_GIVEN PASSAGE_:
* * *

Weapons: a huge war axe, and a dirk in his left boot

History: born in a small town north of the Shire where he was some kind of dumb (yet respected) guard type person, went to some Dwarves to become a blacksmith, when he was coming back to his hometown, he found that his family had been killed by trolls, after getting all kinds of revenge, he joined a group of elves and humans on some quest, ran into Boffin, they ran into Trahald the Tainted later, he is happily working for him as a bodyguard

Other: gots a horse named Fred, but he's boring, too


----------



## chrysophalax (Apr 29, 2005)

Working on a profile as we speak...will join soon!


----------



## YayGollum (May 1, 2005)

Uh, huh. *speaks to the air* Hm. I wonder if I should ask a moderator to move this thing to the new sections. But then, their plans for this old R. P. G. section thing have not been divulged. I probably shouldn't stick noses into their business. I should merely wait about for them to tell me what to do.  Oh, Ick. No, I should delete this and restick it in the O. O. C. section of the new place. *waits for a few people to notice this post before it is deleted for forever*   Do you have to do that, YayGollum? Yes, I do. Go away. Okay, fine. *runs away*


----------



## YayGollum (May 7, 2005)

* * *

_GIVEN TASK 1_: According to the forum thread, what weapon does the character keep in his left boot?
The entries that follow the forum thread have no connection to it.

* * *

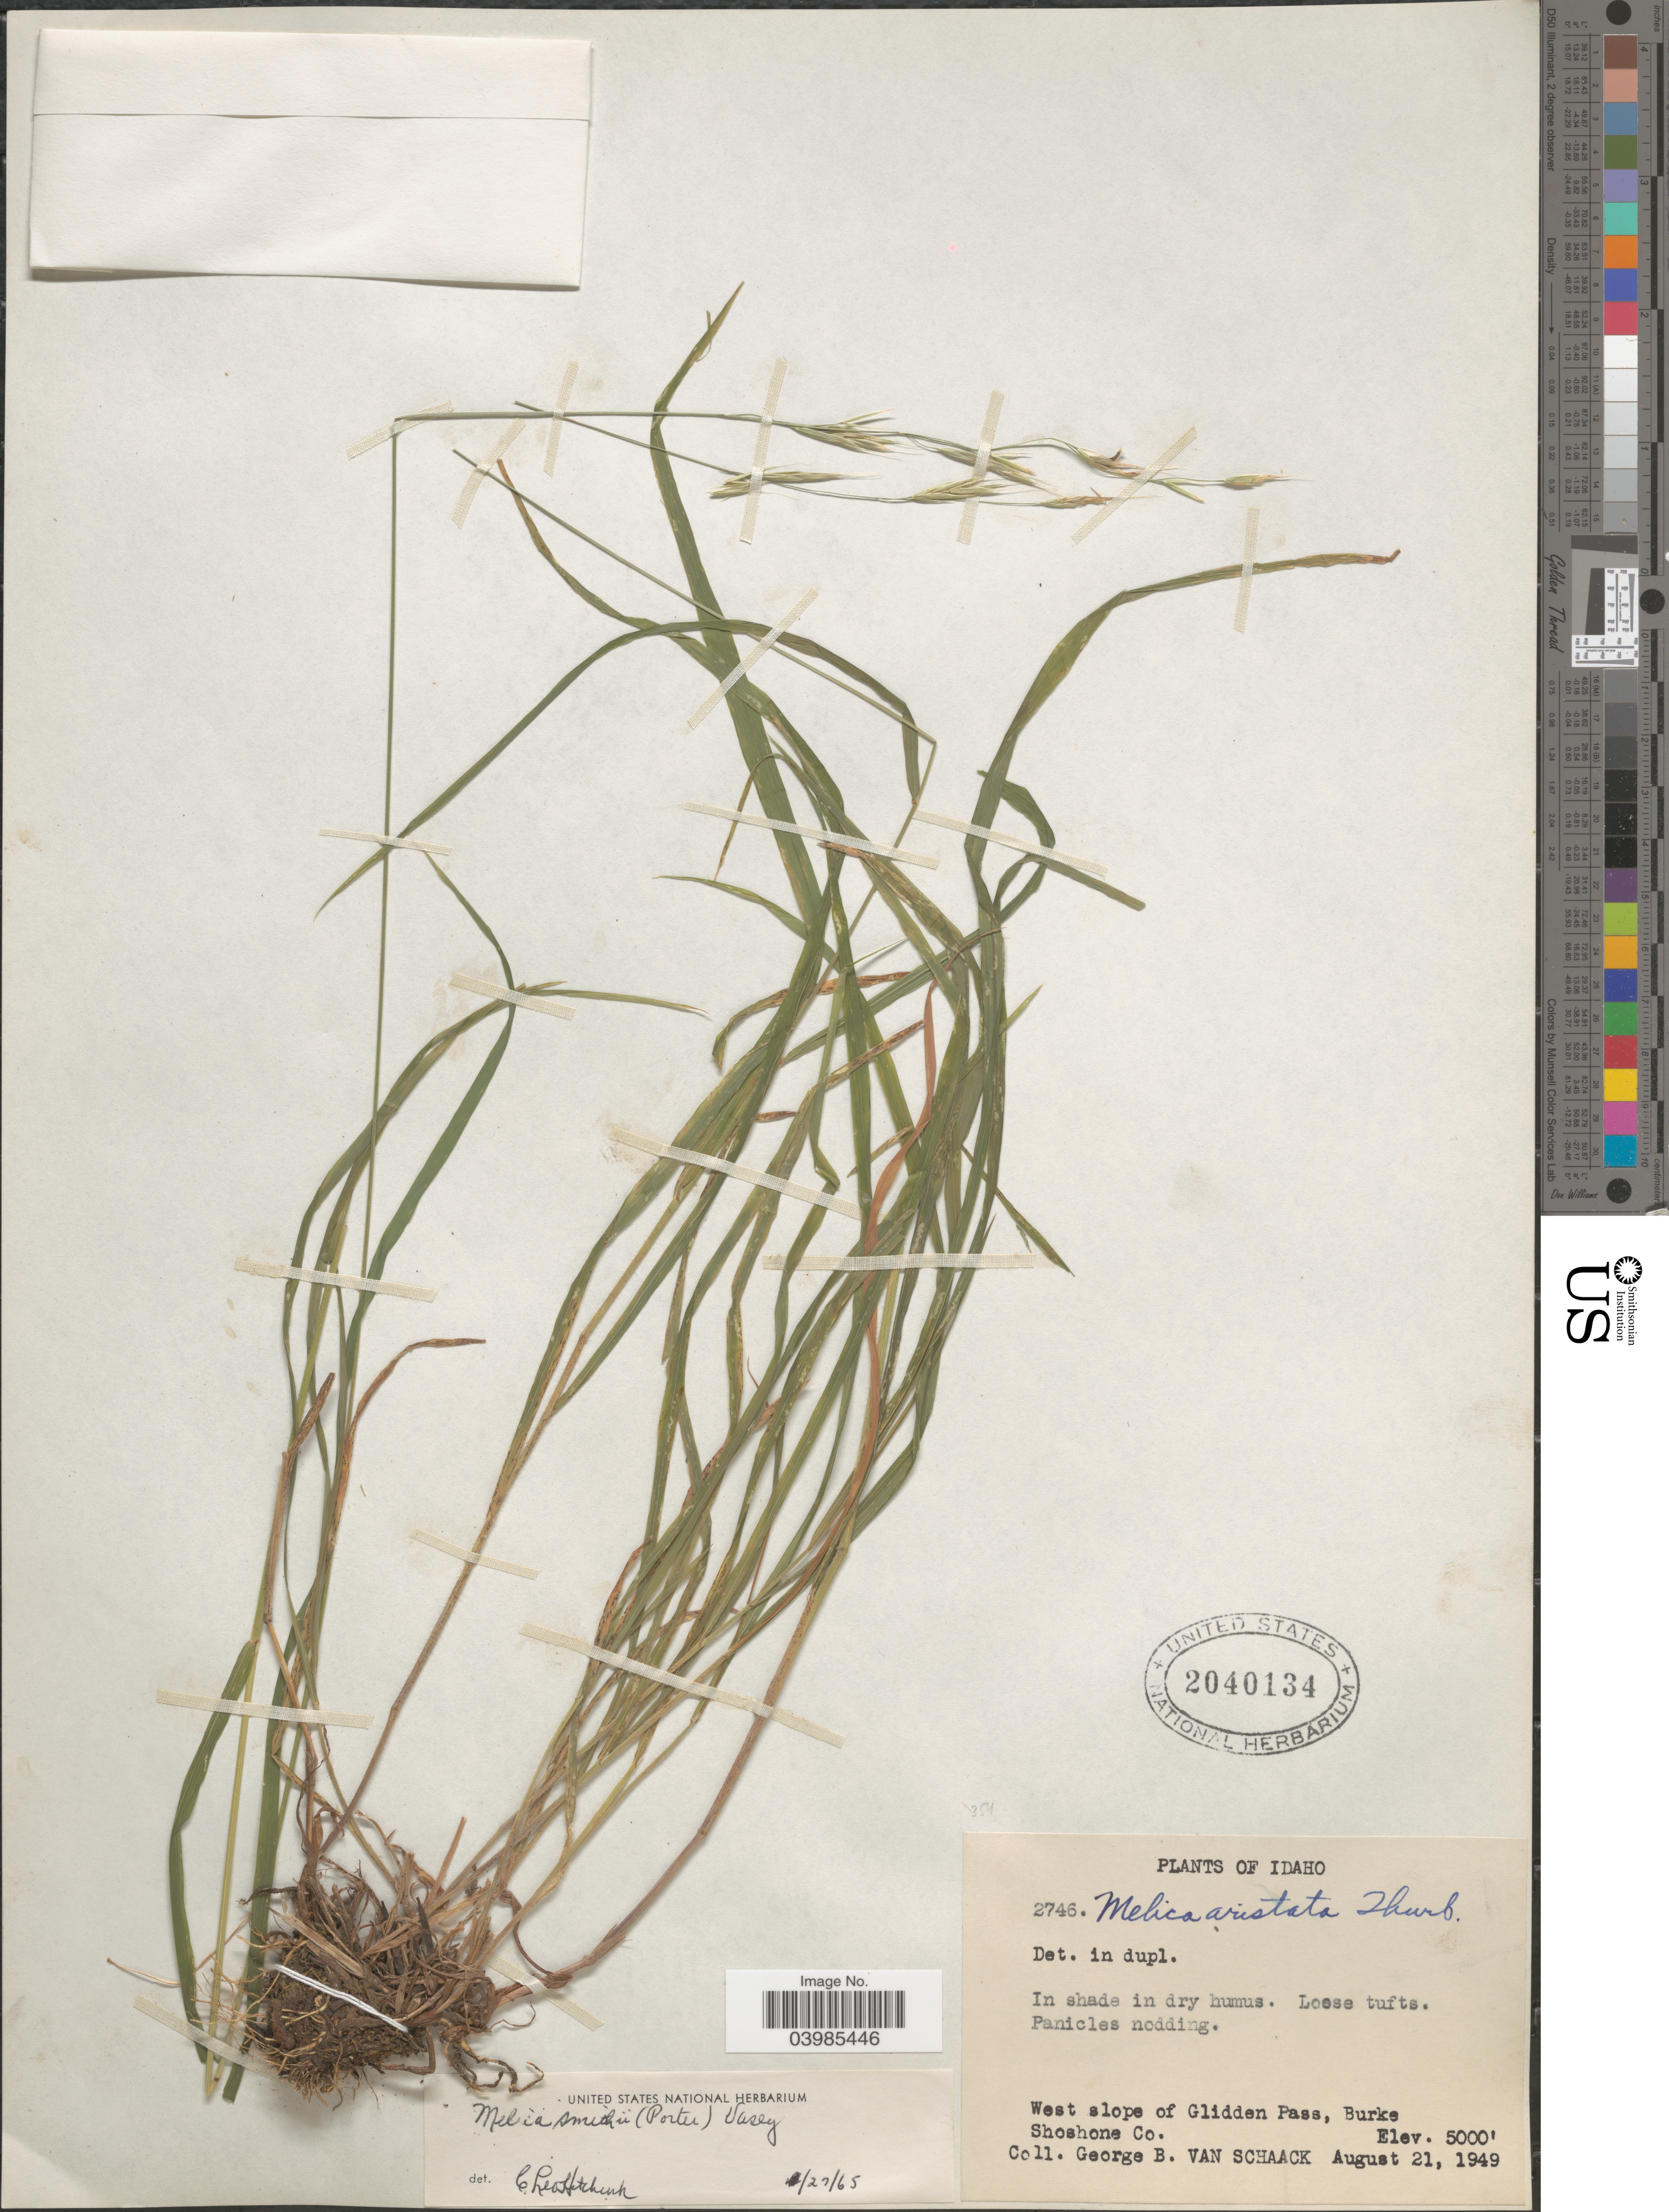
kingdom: Plantae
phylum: Tracheophyta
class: Liliopsida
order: Poales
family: Poaceae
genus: Melica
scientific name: Melica aristata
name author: Thurb. ex Bol.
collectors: G. Van Schaack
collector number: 2746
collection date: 1949-08-21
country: United States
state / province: Idaho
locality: West slope of Glidden Pass, Burke Shoshone Co.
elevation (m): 1524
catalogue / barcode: US 2040134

* * *

_GIVEN TASK 2_: Please quote the entries from the line containing "collectors: G. Van Schaack" through the last line of the entries, with both ends included.

_FULL RESPONSE 1_: A dirk.

_FULL RESPONSE 2_:
collectors: G. Van Schaack
collector number: 2746
collection date: 1949-08-21
country: United States
state / province: Idaho
locality: West slope of Glidden Pass, Burke Shoshone Co.
elevation (m): 1524
catalogue / barcode: US 2040134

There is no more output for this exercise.